O'Donoghue/Ross' sculpture Capall Mór, part of "The Sculpture Road to Killarney" inspired the book By the Way, a Selection of Public Art in Ireland by Ann Lane. "The 'Capall Mor' is the piece that got me hooked in the beginning," she said. "I thought it was absolutely magnificent and I wanted to see more.". Locals have dubbed O'Donoghue/Ross' collection of roadside sculptures as "The Eighth Wonder of the World."

A bronze of St Brendan the Navigator was commissioned and funded by the Brendan Project in Fenit, County Kerry. It was officially dedicated by Bishop Murphy in September 2004, with the crowd standing against force 9 winds, much as the sculpture depicts the Saint.

===Paintings===
O'Donoghue/Ross favours oil painting for the depth and richness of colour. His work is inspired by the Old Masters and glazing as well as the scumbling technique which results in a wonderful subtlety of surface.

"He sees paintings as capable of very deep communication...starting a process...creating images that the artist himself is not conscious of. His paintings can evoke some deeper realization of what we have in common."

===Stained glass===
O’Donoghue/Ross was introduced to stained glass when commissioned to create windows for St Joseph’s Church in Fenit, County Kerry. Since then, he has received private commissions. Among his works are a pair of windows in St Mary’s Cathedral in Killarney, titled Dawn and Dusk, which include the inscriptions “Why is there Anything” and “Instead of Nothing” at the bottom of the panels.

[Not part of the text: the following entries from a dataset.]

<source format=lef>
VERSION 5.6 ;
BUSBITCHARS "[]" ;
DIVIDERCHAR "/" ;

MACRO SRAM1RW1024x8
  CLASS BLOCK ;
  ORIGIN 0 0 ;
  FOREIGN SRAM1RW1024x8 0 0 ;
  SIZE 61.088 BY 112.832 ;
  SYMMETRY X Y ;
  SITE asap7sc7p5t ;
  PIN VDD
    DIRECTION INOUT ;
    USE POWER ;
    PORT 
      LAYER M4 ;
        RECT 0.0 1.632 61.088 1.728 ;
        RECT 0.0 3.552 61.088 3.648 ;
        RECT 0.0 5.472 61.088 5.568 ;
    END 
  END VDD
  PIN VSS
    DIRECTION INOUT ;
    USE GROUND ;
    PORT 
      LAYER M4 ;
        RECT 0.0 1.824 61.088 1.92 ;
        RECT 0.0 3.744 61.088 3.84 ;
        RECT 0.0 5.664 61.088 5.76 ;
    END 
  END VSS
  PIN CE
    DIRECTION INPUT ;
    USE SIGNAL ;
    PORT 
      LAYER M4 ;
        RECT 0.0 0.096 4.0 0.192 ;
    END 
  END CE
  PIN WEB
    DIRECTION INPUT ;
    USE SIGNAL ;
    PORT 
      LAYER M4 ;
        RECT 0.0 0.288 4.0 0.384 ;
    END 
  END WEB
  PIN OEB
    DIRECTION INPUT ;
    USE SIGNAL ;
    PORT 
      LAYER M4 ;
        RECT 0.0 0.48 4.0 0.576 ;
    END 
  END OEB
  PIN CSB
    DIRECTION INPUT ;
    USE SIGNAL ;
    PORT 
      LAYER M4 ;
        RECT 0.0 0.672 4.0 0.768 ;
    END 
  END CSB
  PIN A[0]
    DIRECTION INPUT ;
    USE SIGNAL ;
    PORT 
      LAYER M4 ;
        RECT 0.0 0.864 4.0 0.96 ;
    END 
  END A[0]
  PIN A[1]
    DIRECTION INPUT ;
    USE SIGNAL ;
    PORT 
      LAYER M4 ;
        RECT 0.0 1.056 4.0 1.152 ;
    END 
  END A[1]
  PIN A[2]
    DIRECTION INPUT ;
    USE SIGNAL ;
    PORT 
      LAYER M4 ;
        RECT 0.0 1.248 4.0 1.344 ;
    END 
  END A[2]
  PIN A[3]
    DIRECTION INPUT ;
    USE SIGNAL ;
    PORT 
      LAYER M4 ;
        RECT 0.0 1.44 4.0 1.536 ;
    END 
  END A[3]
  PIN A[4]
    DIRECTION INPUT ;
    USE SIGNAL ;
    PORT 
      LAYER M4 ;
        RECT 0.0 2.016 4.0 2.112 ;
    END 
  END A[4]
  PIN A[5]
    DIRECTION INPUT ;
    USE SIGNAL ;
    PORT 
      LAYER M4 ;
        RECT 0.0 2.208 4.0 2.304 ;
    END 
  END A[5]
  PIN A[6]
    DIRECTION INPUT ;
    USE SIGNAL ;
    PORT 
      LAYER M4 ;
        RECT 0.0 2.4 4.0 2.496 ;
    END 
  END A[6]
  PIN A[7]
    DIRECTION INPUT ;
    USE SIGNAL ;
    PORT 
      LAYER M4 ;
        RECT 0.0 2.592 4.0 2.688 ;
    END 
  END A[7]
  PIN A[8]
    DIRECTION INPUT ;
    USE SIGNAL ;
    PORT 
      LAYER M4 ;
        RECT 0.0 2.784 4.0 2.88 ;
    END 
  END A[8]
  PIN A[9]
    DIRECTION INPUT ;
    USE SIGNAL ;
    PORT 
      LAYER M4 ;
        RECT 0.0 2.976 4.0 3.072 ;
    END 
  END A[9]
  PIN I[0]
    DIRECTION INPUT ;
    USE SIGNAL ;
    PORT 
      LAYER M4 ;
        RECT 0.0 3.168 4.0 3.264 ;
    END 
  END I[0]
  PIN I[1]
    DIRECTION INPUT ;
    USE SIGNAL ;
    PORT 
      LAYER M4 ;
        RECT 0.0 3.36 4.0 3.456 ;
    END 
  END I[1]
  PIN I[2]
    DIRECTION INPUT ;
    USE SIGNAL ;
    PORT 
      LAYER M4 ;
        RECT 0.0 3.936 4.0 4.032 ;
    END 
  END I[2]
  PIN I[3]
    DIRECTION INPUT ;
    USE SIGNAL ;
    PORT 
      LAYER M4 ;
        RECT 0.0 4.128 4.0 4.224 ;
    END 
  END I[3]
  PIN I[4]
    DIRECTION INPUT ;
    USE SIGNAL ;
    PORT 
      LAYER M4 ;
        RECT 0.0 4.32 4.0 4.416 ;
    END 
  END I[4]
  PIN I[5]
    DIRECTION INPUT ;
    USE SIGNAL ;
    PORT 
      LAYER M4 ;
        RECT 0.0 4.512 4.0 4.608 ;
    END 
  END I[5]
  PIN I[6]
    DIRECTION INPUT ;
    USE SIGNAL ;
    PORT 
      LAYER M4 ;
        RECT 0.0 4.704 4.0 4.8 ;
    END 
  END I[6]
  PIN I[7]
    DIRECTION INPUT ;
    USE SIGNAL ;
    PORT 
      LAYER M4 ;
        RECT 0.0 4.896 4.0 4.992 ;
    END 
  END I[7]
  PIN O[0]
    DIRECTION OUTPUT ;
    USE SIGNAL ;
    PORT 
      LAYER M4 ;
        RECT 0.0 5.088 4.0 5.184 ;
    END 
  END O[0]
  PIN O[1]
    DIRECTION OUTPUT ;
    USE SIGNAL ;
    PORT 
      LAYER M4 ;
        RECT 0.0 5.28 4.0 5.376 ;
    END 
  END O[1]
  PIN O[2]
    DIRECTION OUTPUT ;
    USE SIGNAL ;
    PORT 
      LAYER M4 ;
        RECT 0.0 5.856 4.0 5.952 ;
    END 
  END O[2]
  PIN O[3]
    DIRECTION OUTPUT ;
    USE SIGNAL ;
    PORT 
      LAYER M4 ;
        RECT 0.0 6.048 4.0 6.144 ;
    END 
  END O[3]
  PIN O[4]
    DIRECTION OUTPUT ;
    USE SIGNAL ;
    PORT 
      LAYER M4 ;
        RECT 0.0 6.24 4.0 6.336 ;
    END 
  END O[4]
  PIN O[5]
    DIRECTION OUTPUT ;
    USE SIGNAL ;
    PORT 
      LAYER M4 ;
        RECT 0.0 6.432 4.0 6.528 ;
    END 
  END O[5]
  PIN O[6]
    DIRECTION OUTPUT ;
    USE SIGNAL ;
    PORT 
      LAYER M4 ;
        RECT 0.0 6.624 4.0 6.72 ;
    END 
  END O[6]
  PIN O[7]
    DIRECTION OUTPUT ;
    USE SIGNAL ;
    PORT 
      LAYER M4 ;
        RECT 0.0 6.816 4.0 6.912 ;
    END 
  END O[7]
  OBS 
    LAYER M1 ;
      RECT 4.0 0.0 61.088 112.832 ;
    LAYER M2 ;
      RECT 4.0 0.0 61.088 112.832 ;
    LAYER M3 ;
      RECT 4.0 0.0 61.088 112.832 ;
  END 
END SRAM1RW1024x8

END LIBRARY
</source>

The brochure produced by the Diocese of Kerry suggests 'The painted stained glass windows are a gateway, a portal into the light, a way of entering into a mood of meditation. They seek to invoke a feeling of mystery, or present an enigma and a profound experience of light and shade and colour.'

==Collections==
O'Donoghue/Ross is represented in public and private collections around the world. Some of them include the Bibliotheque Nationale de France; the Brooklyn Museum; Dublin City Gallery The Hugh Lane; Kerry County Council; Utah Museum of Fine Arts; Smithsonian American Art Museum; and the Victoria and Albert Museum.

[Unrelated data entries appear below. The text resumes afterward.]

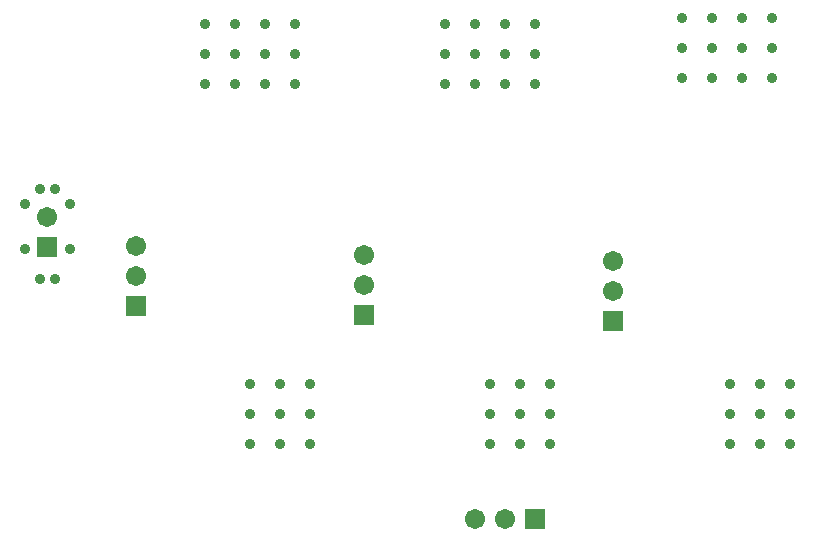
<source format=gbs>
G04*
G04 #@! TF.GenerationSoftware,Altium Limited,Altium Designer,20.1.11 (218)*
G04*
G04 Layer_Color=16711935*
%FSLAX25Y25*%
%MOIN*%
G70*
G04*
G04 #@! TF.SameCoordinates,0A123B17-7C5E-4AB7-81A3-E10484C352A0*
G04*
G04*
G04 #@! TF.FilePolarity,Negative*
G04*
G01*
G75*
%ADD17C,0.06706*%
%ADD18R,0.06706X0.06706*%
%ADD19R,0.06706X0.06706*%
%ADD20C,0.03556*%
D17*
X17706Y116017D02*
D03*
X160197Y15197D02*
D03*
X170197D02*
D03*
X47197Y106197D02*
D03*
Y96197D02*
D03*
X123197Y103197D02*
D03*
Y93197D02*
D03*
X206197Y101197D02*
D03*
Y91197D02*
D03*
D18*
X17706Y106017D02*
D03*
X47197Y86197D02*
D03*
X123197Y83197D02*
D03*
X206197Y81197D02*
D03*
D19*
X180197Y15197D02*
D03*
D20*
X15197Y95197D02*
D03*
X20197D02*
D03*
X10197Y120197D02*
D03*
X15197Y125197D02*
D03*
X20197D02*
D03*
X25197Y120197D02*
D03*
X10197Y105197D02*
D03*
X25197D02*
D03*
X265197Y40197D02*
D03*
X255197D02*
D03*
X245197D02*
D03*
Y50197D02*
D03*
X255197D02*
D03*
X265197D02*
D03*
Y60197D02*
D03*
X255197D02*
D03*
X245197D02*
D03*
X185197Y40197D02*
D03*
X175197D02*
D03*
X165197D02*
D03*
Y50197D02*
D03*
X175197D02*
D03*
X185197D02*
D03*
Y60197D02*
D03*
X175197D02*
D03*
X95197D02*
D03*
X165197D02*
D03*
X95197Y50197D02*
D03*
Y40197D02*
D03*
X85197D02*
D03*
Y50197D02*
D03*
Y60197D02*
D03*
X105197Y40197D02*
D03*
Y50197D02*
D03*
Y60197D02*
D03*
X249197Y172197D02*
D03*
X239197D02*
D03*
X229197D02*
D03*
Y162197D02*
D03*
X239197D02*
D03*
X249197D02*
D03*
X259197D02*
D03*
Y172197D02*
D03*
Y182197D02*
D03*
X249197D02*
D03*
X239197D02*
D03*
X229197D02*
D03*
X180197Y160197D02*
D03*
X170197D02*
D03*
X160197D02*
D03*
X150197D02*
D03*
Y170197D02*
D03*
X160197D02*
D03*
X170197D02*
D03*
X180197D02*
D03*
Y180197D02*
D03*
X170197D02*
D03*
X160197D02*
D03*
X150197D02*
D03*
X90197Y170197D02*
D03*
X80197D02*
D03*
X70197D02*
D03*
Y160197D02*
D03*
X80197D02*
D03*
X90197D02*
D03*
X100197D02*
D03*
Y170197D02*
D03*
Y180197D02*
D03*
X90197D02*
D03*
X80197D02*
D03*
X70197D02*
D03*
M02*

</source>
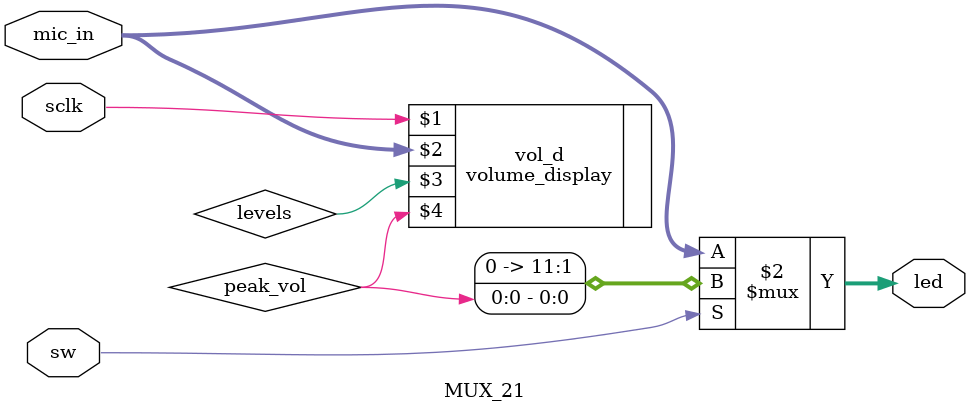
<source format=v>
`timescale 1ns / 1ps


module MUX_21(
    input sw,
    input sclk,
    input [11:0] mic_in,
    output [11:0] led
    );
    wire levels, peak_vol;
    volume_display vol_d(sclk, mic_in, levels, peak_vol);
    assign led = sw ? peak_vol : mic_in;
endmodule

</source>
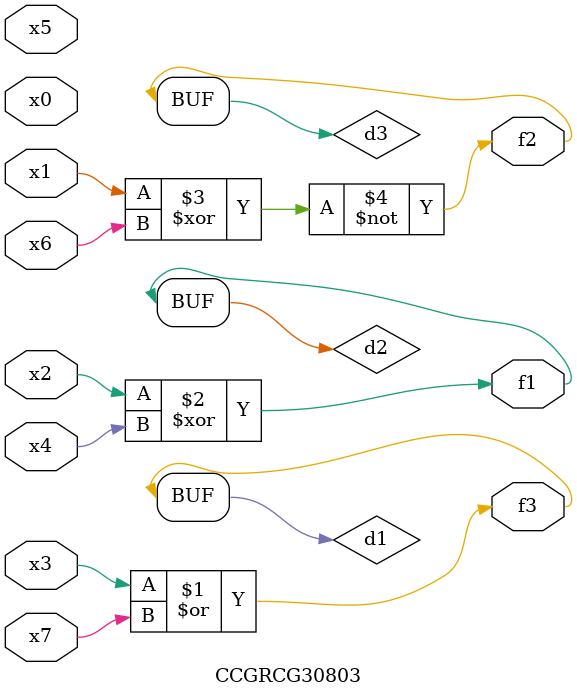
<source format=v>
module CCGRCG30803(
	input x0, x1, x2, x3, x4, x5, x6, x7,
	output f1, f2, f3
);

	wire d1, d2, d3;

	or (d1, x3, x7);
	xor (d2, x2, x4);
	xnor (d3, x1, x6);
	assign f1 = d2;
	assign f2 = d3;
	assign f3 = d1;
endmodule

</source>
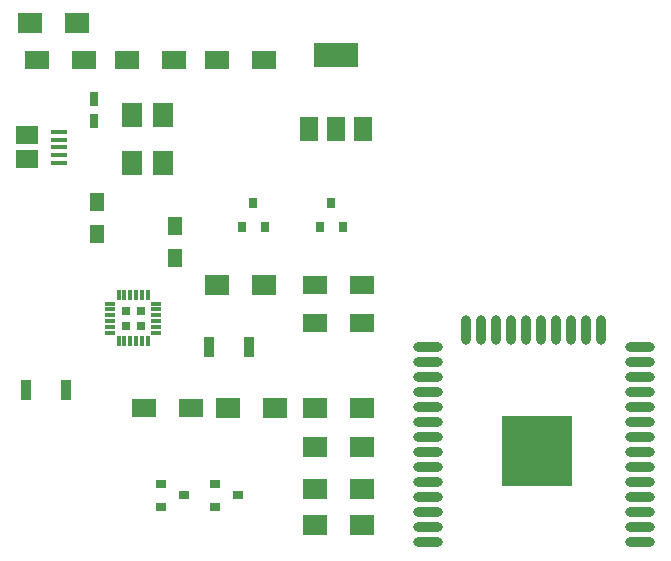
<source format=gbr>
G04 #@! TF.GenerationSoftware,KiCad,Pcbnew,(5.1.2)-1*
G04 #@! TF.CreationDate,2019-08-14T03:07:58+02:00*
G04 #@! TF.ProjectId,SmokESP8266,536d6f6b-4553-4503-9832-36362e6b6963,rev?*
G04 #@! TF.SameCoordinates,Original*
G04 #@! TF.FileFunction,Paste,Top*
G04 #@! TF.FilePolarity,Positive*
%FSLAX46Y46*%
G04 Gerber Fmt 4.6, Leading zero omitted, Abs format (unit mm)*
G04 Created by KiCad (PCBNEW (5.1.2)-1) date 2019-08-14 03:07:58*
%MOMM*%
%LPD*%
G04 APERTURE LIST*
%ADD10R,1.500000X2.000000*%
%ADD11R,3.800000X2.000000*%
%ADD12R,1.700000X2.000000*%
%ADD13R,2.000000X1.600000*%
%ADD14R,2.000000X1.700000*%
%ADD15R,0.900000X1.700000*%
%ADD16O,2.500000X0.900000*%
%ADD17O,0.900000X2.500000*%
%ADD18R,6.000000X6.000000*%
%ADD19R,1.900000X1.500000*%
%ADD20R,1.350000X0.400000*%
%ADD21R,0.750000X1.200000*%
%ADD22R,0.800000X0.900000*%
%ADD23R,1.300000X1.500000*%
%ADD24R,0.780000X0.780000*%
%ADD25R,0.300000X0.850000*%
%ADD26R,0.850000X0.300000*%
%ADD27R,0.900000X0.800000*%
G04 APERTURE END LIST*
D10*
X105396000Y-87097000D03*
X109996000Y-87097000D03*
X107696000Y-87097000D03*
D11*
X107696000Y-80797000D03*
D12*
X90474800Y-85934800D03*
X90474800Y-89934800D03*
X93065600Y-89953600D03*
X93065600Y-85953600D03*
D13*
X91472000Y-110744000D03*
X95472000Y-110744000D03*
X93980000Y-81280000D03*
X89980000Y-81280000D03*
X109950000Y-103505000D03*
X105950000Y-103505000D03*
X109950000Y-100330000D03*
X105950000Y-100330000D03*
X97600000Y-81280000D03*
X101600000Y-81280000D03*
X82360000Y-81280000D03*
X86360000Y-81280000D03*
D14*
X102584000Y-110744000D03*
X98584000Y-110744000D03*
X101600000Y-100330000D03*
X97600000Y-100330000D03*
D15*
X81485000Y-109220000D03*
X84885000Y-109220000D03*
X100379000Y-105537000D03*
X96979000Y-105537000D03*
D16*
X115460000Y-122090000D03*
X115460000Y-120820000D03*
X115460000Y-119550000D03*
X115460000Y-118280000D03*
X115460000Y-117010000D03*
X115460000Y-115740000D03*
X115460000Y-114470000D03*
X115460000Y-113200000D03*
X115460000Y-111930000D03*
X115460000Y-110660000D03*
X115460000Y-109390000D03*
X115460000Y-108120000D03*
X115460000Y-106850000D03*
X115460000Y-105580000D03*
D17*
X118745000Y-104090000D03*
X120015000Y-104090000D03*
X121285000Y-104090000D03*
X122555000Y-104090000D03*
X123825000Y-104090000D03*
X125095000Y-104090000D03*
X126365000Y-104090000D03*
X127635000Y-104090000D03*
X128905000Y-104090000D03*
X130175000Y-104090000D03*
D16*
X133460000Y-105580000D03*
X133460000Y-106850000D03*
X133460000Y-108120000D03*
X133460000Y-109390000D03*
X133460000Y-110660000D03*
X133460000Y-111930000D03*
X133460000Y-113200000D03*
X133460000Y-114470000D03*
X133460000Y-115740000D03*
X133460000Y-117010000D03*
X133460000Y-118280000D03*
X133460000Y-119550000D03*
X133460000Y-120820000D03*
X133460000Y-122090000D03*
D18*
X124760000Y-114390000D03*
D19*
X81565000Y-87646000D03*
D20*
X84265000Y-88646000D03*
X84265000Y-89296000D03*
X84265000Y-89946000D03*
X84265000Y-87346000D03*
X84265000Y-87996000D03*
D19*
X81565000Y-89646000D03*
D21*
X87249000Y-84521000D03*
X87249000Y-86421000D03*
D22*
X99761000Y-95361000D03*
X101661000Y-95361000D03*
X100711000Y-93361000D03*
X107315000Y-93361000D03*
X108265000Y-95361000D03*
X106365000Y-95361000D03*
D23*
X87503000Y-95965000D03*
X87503000Y-93265000D03*
X94107000Y-95297000D03*
X94107000Y-97997000D03*
D24*
X91201000Y-103774000D03*
X91201000Y-102474000D03*
X89901000Y-103774000D03*
X89901000Y-102474000D03*
D25*
X91801000Y-105074000D03*
X91301000Y-105074000D03*
X90801000Y-105074000D03*
X90301000Y-105074000D03*
X89801000Y-105074000D03*
X89301000Y-105074000D03*
D26*
X88601000Y-104374000D03*
X88601000Y-103874000D03*
X88601000Y-103374000D03*
X88601000Y-102874000D03*
X88601000Y-102374000D03*
X88601000Y-101874000D03*
D25*
X89301000Y-101174000D03*
X89801000Y-101174000D03*
X90301000Y-101174000D03*
X90801000Y-101174000D03*
X91301000Y-101174000D03*
X91801000Y-101174000D03*
D26*
X92501000Y-101874000D03*
X92501000Y-102374000D03*
X92501000Y-102874000D03*
X92501000Y-103374000D03*
X92501000Y-103874000D03*
X92501000Y-104374000D03*
D27*
X94853000Y-118110000D03*
X92853000Y-119060000D03*
X92853000Y-117160000D03*
X97425000Y-117160000D03*
X97425000Y-119060000D03*
X99425000Y-118110000D03*
D14*
X105950000Y-117602000D03*
X109950000Y-117602000D03*
X109916000Y-110736000D03*
X105916000Y-110736000D03*
X105950000Y-120650000D03*
X109950000Y-120650000D03*
X109916000Y-113996000D03*
X105916000Y-113996000D03*
X85820000Y-78105000D03*
X81820000Y-78105000D03*
M02*

</source>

==Why Is There Anything Instead Of Nothing==
A feature-length documentary film – Why Is There Anything Instead Of Nothing – about O’Donoghue/Ross and his family was produced by Patrick O’Shea and Southernman Films, completed in May 2017. Starline Entertainment originally contracted for worldwide distribution rights to the film in July that year. Shortly after signing, Variety, reported on Starline's representation. The following month, The Times of London featured an article about the film. Southernman Films now makes it publicly available at Why is there anything instead of nothing - Arts Feature Doc Full Film

==Reviews==
"The subtleties and oddities of O'Donohue's combination of disparate elements bear considerable study. His art is rewarding, as all good art is, in accord with what the viewer brings to it."

"O'Donoghue has made his mark on the world of Irish art...presented with the panache of a skilled technician."

"All Tighe's paintings have a powerful symbolism, a meaning far beyond the themes that inspire them. When he depicts figures they are mythological, creations of his own psychological landscape...

ARTS Magazine described Tighe O'Donoghue/Ross as a visionary artist in the tradition of William Blake and the American artist, Albert Pinkham Ryder, but the wellspring of Tighe's creativity is unique..."The term 'visionary' is entirely accurate in so far as Tighe creates fantastic worlds of his own which reflect not what is but what might be, behind the veil of the reality that we normally experience."

"O'Donohue unabashedly likes being tied to a narrative; having a "thread to hold onto" is a spur to his creativity.